Provided data ▸
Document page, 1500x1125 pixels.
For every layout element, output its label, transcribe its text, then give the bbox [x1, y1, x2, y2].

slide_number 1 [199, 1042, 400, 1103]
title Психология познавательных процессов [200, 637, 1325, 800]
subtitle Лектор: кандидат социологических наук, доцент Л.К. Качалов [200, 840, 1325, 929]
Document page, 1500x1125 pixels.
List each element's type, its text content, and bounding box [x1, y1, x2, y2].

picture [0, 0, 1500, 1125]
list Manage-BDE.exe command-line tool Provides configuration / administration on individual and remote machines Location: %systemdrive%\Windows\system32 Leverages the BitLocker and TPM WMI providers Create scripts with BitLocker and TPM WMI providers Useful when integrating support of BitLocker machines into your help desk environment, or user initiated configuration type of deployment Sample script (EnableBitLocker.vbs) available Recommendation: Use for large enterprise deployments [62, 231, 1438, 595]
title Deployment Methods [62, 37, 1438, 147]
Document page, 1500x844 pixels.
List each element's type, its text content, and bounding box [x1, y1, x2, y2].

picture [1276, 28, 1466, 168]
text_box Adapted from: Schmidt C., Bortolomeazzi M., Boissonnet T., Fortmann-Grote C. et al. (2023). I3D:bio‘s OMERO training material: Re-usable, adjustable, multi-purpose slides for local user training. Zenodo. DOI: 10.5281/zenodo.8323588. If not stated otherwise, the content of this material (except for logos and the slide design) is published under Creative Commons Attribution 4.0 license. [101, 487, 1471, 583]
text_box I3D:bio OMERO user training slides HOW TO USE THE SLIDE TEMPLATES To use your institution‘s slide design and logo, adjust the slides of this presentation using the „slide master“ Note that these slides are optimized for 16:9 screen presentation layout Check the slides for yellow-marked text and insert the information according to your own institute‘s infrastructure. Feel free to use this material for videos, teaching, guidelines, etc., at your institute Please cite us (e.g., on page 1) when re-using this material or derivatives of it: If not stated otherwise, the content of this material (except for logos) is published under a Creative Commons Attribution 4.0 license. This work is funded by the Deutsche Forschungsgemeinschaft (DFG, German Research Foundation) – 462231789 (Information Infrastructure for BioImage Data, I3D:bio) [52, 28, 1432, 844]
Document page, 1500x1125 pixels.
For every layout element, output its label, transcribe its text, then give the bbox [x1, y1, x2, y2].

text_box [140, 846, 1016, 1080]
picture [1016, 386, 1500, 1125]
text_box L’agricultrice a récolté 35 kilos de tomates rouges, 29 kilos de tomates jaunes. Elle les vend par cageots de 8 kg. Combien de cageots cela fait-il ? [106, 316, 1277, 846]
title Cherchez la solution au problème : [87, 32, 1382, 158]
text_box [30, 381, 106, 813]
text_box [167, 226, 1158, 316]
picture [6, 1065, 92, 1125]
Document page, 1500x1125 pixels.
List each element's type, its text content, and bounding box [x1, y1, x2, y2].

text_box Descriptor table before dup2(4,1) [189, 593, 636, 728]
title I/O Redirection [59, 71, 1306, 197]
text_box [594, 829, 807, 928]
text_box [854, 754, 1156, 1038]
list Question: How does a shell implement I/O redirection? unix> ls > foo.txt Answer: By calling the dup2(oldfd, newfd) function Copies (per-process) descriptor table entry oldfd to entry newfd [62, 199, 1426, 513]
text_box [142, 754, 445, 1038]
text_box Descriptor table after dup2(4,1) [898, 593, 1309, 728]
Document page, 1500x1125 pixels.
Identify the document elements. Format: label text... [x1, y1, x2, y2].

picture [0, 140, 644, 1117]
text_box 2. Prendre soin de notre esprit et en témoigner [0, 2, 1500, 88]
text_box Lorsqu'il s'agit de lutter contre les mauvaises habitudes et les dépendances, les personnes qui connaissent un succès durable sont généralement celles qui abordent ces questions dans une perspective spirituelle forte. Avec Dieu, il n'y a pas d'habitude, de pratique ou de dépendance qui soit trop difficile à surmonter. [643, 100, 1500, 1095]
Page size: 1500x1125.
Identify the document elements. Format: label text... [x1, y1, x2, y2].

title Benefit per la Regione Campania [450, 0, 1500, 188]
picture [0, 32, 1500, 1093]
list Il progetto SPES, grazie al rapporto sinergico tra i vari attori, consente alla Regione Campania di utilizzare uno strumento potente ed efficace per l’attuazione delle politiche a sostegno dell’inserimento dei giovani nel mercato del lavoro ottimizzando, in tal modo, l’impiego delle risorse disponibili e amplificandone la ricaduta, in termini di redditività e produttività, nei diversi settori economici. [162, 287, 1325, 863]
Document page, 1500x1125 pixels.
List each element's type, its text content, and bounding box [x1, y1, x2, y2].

The task ▸
Your reply should be the material above, repeated word for word.

Solved problem ▸
Document page, 1500x1125 pixels.
For every layout element, output its label, transcribe its text, then give the bbox [x1, y1, x2, y2].

slide_number 1 [199, 1042, 400, 1103]
title Психология познавательных процессов [200, 637, 1325, 800]
subtitle Лектор: кандидат социологических наук, доцент Л.К. Качалов [200, 840, 1325, 929]
Document page, 1500x1125 pixels.
List each element's type, its text content, and bounding box [x1, y1, x2, y2].

picture [0, 0, 1500, 1125]
list Manage-BDE.exe command-line tool Provides configuration / administration on individual and remote machines Location: %systemdrive%\Windows\system32 Leverages the BitLocker and TPM WMI providers Create scripts with BitLocker and TPM WMI providers Useful when integrating support of BitLocker machines into your help desk environment, or user initiated configuration type of deployment Sample script (EnableBitLocker.vbs) available Recommendation: Use for large enterprise deployments [62, 231, 1438, 595]
title Deployment Methods [62, 37, 1438, 147]
Document page, 1500x844 pixels.
List each element's type, its text content, and bounding box [x1, y1, x2, y2].

picture [1276, 28, 1466, 168]
text_box Adapted from: Schmidt C., Bortolomeazzi M., Boissonnet T., Fortmann-Grote C. et al. (2023). I3D:bio‘s OMERO training material: Re-usable, adjustable, multi-purpose slides for local user training. Zenodo. DOI: 10.5281/zenodo.8323588. If not stated otherwise, the content of this material (except for logos and the slide design) is published under Creative Commons Attribution 4.0 license. [101, 487, 1471, 583]
text_box I3D:bio OMERO user training slides HOW TO USE THE SLIDE TEMPLATES To use your institution‘s slide design and logo, adjust the slides of this presentation using the „slide master“ Note that these slides are optimized for 16:9 screen presentation layout Check the slides for yellow-marked text and insert the information according to your own institute‘s infrastructure. Feel free to use this material for videos, teaching, guidelines, etc., at your institute Please cite us (e.g., on page 1) when re-using this material or derivatives of it: If not stated otherwise, the content of this material (except for logos) is published under a Creative Commons Attribution 4.0 license. This work is funded by the Deutsche Forschungsgemeinschaft (DFG, German Research Foundation) – 462231789 (Information Infrastructure for BioImage Data, I3D:bio) [52, 28, 1432, 844]
Document page, 1500x1125 pixels.
For every layout element, output its label, transcribe its text, then give the bbox [x1, y1, x2, y2].

text_box [140, 846, 1016, 1080]
picture [1016, 386, 1500, 1125]
text_box L’agricultrice a récolté 35 kilos de tomates rouges, 29 kilos de tomates jaunes. Elle les vend par cageots de 8 kg. Combien de cageots cela fait-il ? [106, 316, 1277, 846]
title Cherchez la solution au problème : [87, 32, 1382, 158]
text_box [30, 381, 106, 813]
text_box [167, 226, 1158, 316]
picture [6, 1065, 92, 1125]
Document page, 1500x1125 pixels.
List each element's type, its text content, and bounding box [x1, y1, x2, y2].

text_box Descriptor table before dup2(4,1) [189, 593, 636, 728]
title I/O Redirection [59, 71, 1306, 197]
text_box [594, 829, 807, 928]
text_box [854, 754, 1156, 1038]
list Question: How does a shell implement I/O redirection? unix> ls > foo.txt Answer: By calling the dup2(oldfd, newfd) function Copies (per-process) descriptor table entry oldfd to entry newfd [62, 199, 1426, 513]
text_box [142, 754, 445, 1038]
text_box Descriptor table after dup2(4,1) [898, 593, 1309, 728]
Document page, 1500x1125 pixels.
Identify the document elements. Format: label text... [x1, y1, x2, y2].

picture [0, 140, 644, 1117]
text_box 2. Prendre soin de notre esprit et en témoigner [0, 2, 1500, 88]
text_box Lorsqu'il s'agit de lutter contre les mauvaises habitudes et les dépendances, les personnes qui connaissent un succès durable sont généralement celles qui abordent ces questions dans une perspective spirituelle forte. Avec Dieu, il n'y a pas d'habitude, de pratique ou de dépendance qui soit trop difficile à surmonter. [643, 100, 1500, 1095]
Page size: 1500x1125.
Identify the document elements. Format: label text... [x1, y1, x2, y2].

title Benefit per la Regione Campania [450, 0, 1500, 188]
picture [0, 32, 1500, 1093]
list Il progetto SPES, grazie al rapporto sinergico tra i vari attori, consente alla Regione Campania di utilizzare uno strumento potente ed efficace per l’attuazione delle politiche a sostegno dell’inserimento dei giovani nel mercato del lavoro ottimizzando, in tal modo, l’impiego delle risorse disponibili e amplificandone la ricaduta, in termini di redditività e produttività, nei diversi settori economici. [162, 287, 1325, 863]
Document page, 1500x1125 pixels.
List each element's type, its text content, and bounding box [x1, y1, x2, y2].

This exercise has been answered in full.